CPUs to run optimised workloads, and AMD can’t ignore it. “We’re at a point now where we’re trying to optimise every bit of our computing architectural resources. So yeah, I think that’s a gap that they’re either gonna need to fill in on their own or through partnership,” he said.

But rather than make a network processor, Norrod believes the Xilinx FPGA technology will allow for a different level of processing. “It’s really more about adaptive computing for data-flow oriented workloads,” he said.

“There’s a lot of cryptographic applications, networking applications, security applications, and storage that benefit from [FPGA] as well. And so there’s a lot of interesting areas that we think the Xilinx technology brings to the table.”

Boosting the GPU business

AMD is proving the old adage about building a better mousetrap both true and false at the same time. The Zen-powered Ryzen client CPU for gaming and the Epyc-powered server line have brought in a great deal of new business, but on the GPU side, Nvidia is proving an obstinate foe. 

Despite AMD’s line of Radeon cards that are on par with Nvidia GPUs, Nvidia outsells Radeon almost two-to-one, according to Jon Peddie Research, which focuses on the graphics market.

In AI and high-performance computing, it’s even more lopsided. In the most recent TOP500 list of supercomputers, just one machine had an AMD co-processor to its CPUs vs. 143 with an Nvidia co-processor. When you say AI, the association is with Nvidia, not AMD.
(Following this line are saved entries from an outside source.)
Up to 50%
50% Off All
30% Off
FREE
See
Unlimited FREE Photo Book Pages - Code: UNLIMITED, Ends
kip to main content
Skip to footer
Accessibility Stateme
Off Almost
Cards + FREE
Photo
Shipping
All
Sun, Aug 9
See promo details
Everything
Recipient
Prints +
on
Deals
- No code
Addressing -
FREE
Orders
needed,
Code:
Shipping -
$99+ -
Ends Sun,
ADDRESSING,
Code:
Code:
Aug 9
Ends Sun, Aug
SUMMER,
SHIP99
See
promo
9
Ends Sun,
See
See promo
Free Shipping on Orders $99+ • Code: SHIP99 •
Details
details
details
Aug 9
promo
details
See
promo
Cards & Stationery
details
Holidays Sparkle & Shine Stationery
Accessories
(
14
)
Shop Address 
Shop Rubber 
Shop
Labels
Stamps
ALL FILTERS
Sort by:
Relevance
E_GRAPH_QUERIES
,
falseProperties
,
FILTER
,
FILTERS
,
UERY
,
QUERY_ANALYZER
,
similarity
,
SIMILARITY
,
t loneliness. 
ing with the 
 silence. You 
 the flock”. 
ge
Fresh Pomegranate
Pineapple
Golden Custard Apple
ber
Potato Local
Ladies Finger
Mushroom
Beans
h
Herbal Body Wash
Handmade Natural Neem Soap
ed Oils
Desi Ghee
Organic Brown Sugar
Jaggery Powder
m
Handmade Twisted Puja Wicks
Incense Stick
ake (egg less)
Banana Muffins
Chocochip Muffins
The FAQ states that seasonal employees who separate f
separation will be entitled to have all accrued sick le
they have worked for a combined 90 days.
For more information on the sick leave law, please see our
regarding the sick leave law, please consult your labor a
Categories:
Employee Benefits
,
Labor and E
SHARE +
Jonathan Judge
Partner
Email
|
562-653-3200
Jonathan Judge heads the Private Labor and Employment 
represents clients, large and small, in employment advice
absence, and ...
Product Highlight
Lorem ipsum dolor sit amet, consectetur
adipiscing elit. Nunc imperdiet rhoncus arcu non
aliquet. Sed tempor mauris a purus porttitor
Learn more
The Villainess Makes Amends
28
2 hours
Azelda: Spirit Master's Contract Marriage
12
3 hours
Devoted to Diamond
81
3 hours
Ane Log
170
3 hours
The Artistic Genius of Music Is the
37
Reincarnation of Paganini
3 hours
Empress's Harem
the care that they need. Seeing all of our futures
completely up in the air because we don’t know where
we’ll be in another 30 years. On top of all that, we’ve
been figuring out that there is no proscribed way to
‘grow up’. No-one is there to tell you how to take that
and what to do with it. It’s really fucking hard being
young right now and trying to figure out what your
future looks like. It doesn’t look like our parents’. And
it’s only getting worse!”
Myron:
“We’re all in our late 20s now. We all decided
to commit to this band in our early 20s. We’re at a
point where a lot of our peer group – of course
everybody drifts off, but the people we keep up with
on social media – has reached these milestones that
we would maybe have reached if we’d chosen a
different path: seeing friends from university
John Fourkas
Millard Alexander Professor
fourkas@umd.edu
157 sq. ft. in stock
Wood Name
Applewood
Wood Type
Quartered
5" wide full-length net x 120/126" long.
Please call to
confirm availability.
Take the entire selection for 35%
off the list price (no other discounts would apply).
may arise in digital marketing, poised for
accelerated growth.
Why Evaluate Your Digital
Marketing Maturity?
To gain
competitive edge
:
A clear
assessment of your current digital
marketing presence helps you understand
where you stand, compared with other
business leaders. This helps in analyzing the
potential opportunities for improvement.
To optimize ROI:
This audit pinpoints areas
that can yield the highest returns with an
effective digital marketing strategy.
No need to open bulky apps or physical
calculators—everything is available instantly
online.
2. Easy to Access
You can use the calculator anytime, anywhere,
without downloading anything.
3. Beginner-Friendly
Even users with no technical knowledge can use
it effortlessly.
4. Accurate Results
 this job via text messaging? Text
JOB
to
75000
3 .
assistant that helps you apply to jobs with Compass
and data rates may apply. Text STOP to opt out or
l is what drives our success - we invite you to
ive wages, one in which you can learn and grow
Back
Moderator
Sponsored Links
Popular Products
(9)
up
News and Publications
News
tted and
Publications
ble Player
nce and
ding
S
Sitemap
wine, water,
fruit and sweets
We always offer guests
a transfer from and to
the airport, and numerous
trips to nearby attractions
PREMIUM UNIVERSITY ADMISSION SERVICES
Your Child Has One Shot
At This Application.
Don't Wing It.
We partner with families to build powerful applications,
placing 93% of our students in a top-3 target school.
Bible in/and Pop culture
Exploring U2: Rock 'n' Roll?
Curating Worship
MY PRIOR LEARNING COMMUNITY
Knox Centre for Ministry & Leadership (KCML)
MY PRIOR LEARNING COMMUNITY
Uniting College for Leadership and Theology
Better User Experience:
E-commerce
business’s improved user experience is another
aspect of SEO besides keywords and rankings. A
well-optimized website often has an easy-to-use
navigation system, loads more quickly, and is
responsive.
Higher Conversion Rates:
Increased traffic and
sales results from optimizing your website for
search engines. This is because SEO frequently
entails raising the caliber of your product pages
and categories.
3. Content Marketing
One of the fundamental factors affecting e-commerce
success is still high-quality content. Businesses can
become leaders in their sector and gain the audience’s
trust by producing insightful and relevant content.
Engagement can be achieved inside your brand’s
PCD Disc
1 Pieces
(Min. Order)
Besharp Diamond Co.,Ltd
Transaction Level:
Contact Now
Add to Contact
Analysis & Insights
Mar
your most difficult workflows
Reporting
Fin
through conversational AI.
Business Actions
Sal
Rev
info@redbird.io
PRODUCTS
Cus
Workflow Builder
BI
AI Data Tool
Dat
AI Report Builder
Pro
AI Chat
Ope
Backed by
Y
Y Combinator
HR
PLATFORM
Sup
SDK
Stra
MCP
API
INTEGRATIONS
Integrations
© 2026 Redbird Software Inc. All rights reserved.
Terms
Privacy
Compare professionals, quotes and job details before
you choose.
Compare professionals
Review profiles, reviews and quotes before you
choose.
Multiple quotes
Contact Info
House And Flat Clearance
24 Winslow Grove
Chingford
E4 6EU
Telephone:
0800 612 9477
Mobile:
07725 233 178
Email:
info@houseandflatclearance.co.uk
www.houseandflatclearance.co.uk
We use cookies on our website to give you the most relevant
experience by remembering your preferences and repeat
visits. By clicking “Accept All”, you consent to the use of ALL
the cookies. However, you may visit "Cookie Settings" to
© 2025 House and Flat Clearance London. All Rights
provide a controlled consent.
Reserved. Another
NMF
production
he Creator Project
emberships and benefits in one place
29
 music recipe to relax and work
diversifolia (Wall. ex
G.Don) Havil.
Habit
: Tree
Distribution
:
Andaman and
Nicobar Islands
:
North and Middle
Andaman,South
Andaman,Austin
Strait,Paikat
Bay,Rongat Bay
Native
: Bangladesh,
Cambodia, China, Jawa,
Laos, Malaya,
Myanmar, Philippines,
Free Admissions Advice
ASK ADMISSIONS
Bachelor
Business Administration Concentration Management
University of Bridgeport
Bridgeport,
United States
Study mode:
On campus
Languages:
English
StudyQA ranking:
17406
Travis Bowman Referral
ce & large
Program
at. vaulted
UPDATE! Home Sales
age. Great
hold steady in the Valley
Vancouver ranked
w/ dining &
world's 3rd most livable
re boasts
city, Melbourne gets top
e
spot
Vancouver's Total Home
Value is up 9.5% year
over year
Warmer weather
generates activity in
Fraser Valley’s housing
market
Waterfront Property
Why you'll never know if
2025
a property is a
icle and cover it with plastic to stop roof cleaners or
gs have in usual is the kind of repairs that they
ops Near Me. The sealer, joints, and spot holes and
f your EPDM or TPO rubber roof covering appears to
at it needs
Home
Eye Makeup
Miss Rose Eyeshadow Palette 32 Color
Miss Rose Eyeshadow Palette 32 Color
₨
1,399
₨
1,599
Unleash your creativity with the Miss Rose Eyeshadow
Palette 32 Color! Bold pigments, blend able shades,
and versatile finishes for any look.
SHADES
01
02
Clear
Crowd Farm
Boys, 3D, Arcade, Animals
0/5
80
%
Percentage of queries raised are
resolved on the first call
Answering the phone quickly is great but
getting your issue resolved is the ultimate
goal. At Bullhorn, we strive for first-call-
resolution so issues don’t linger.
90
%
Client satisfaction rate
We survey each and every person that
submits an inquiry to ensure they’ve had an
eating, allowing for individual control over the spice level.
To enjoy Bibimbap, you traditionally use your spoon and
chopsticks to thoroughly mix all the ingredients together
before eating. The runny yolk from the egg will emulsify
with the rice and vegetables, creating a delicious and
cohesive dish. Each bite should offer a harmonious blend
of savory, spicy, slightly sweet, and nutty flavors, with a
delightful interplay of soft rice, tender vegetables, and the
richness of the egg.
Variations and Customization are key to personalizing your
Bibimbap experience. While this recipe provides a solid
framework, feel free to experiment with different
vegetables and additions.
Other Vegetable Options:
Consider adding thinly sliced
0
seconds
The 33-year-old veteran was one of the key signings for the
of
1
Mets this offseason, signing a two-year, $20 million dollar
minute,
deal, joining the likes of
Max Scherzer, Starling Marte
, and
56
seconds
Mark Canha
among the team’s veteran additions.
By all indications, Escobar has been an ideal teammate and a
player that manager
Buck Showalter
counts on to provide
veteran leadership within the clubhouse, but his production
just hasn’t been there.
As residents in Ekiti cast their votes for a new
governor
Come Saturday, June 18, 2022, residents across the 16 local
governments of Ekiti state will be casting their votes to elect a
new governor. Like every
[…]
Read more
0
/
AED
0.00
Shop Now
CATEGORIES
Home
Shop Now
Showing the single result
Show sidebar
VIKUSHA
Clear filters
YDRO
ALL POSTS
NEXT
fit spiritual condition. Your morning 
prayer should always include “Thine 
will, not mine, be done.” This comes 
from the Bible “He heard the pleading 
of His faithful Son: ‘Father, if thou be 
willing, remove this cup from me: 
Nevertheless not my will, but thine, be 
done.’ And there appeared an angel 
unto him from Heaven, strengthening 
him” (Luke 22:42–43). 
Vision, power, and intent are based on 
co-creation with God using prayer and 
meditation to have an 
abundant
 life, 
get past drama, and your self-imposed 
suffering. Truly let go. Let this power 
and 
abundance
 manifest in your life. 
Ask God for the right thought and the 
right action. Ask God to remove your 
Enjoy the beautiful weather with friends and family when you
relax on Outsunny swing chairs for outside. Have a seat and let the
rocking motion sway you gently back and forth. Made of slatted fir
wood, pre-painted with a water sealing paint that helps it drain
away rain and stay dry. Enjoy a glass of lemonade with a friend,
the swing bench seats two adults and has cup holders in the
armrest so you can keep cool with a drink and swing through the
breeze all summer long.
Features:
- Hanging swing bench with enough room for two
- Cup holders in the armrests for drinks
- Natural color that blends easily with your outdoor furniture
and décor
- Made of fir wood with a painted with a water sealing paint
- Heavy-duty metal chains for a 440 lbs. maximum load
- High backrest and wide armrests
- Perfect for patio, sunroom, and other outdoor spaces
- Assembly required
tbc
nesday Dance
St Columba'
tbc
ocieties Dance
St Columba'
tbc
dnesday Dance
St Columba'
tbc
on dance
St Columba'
“We’re cognisant of the fact that we’re up against a great competitor,” said Norrod. “Nvidia has done a masterful job building out the software ecosystem around their GPUs—really focused on AI,”

But don’t expect a head-on confrontation. “Just charging forward and trying to duplicate everything that they’re doing is a fool’s game. You’re attacking an entrenched competitor by trying to copy what they’re doing.”

McGregor said Nvidia’s real success hasn’t been on the silicon side but on the software side, starting with the CUDA language and building from there. 

“Nvidia has done an incredible job with their narrative,” he said. “Whether it’s been for gaming or for enterprise conversations, they’ve really built these software frameworks. And I think if AMD wants to play in that space, they have to sort of maybe change the language, get away a little bit from architectures, and be a little bit more focused on software,” he said.

One thing that has hamstrung AMD in gaining traction with HPC and AI is that there was only one alternative library to CUDA that could be used on its GPUs: OpenCL. It was developed by Apple and donated to a standards organisation called the Khronos Group. 

About five years ago, Apple walked away from OpenCL, which left OpenCL languishing. Khronos released OpenCL 3.0 last year after a three year lag from version 2.2, so AMD can’t really rely on it.

AMD does have a tool called HIP that converts CUDA code to a vendor-neutral C language variant, and a lot of customers have been able to take very large CUDA projects and move them in over to AMD GPU hardware in a span of days. But just converting the competitor’s code still leaves AMD lacking a platform on which to build.

Norrod said AMD does plan to work on the software side of things. “One of the things I constantly tell my team is nobody wants to buy a server. Nobody wants to buy a GPU. They want to run an application. So yeah, we are investing tremendously in software,” he said.

Going forward

AMD had tremendous momentum in 2005-2006, then lost it with the mess that was the launch of its Barcelona processor. It was late, underperformed, and was buggy. Chips should not have bugs. While none of the current top executives were at AMD at the time, they felt its impact. 

At the time, Norrod was running Dell’s server business, and AMD's current CTO Mark Papermaster was heading up IBM’s x86 server business. They are not going to make a similar mistake; AMD plans to grow cautiously.

Norrod says AMD regards making processors for workstations and cars as attractive new markets for the company. “I think those are all fantastic opportunities,” he said. “Those are all ones where you’ve got so much opportunity to grow, but we want to make sure we do a great job in each one of those before we get too far afield.”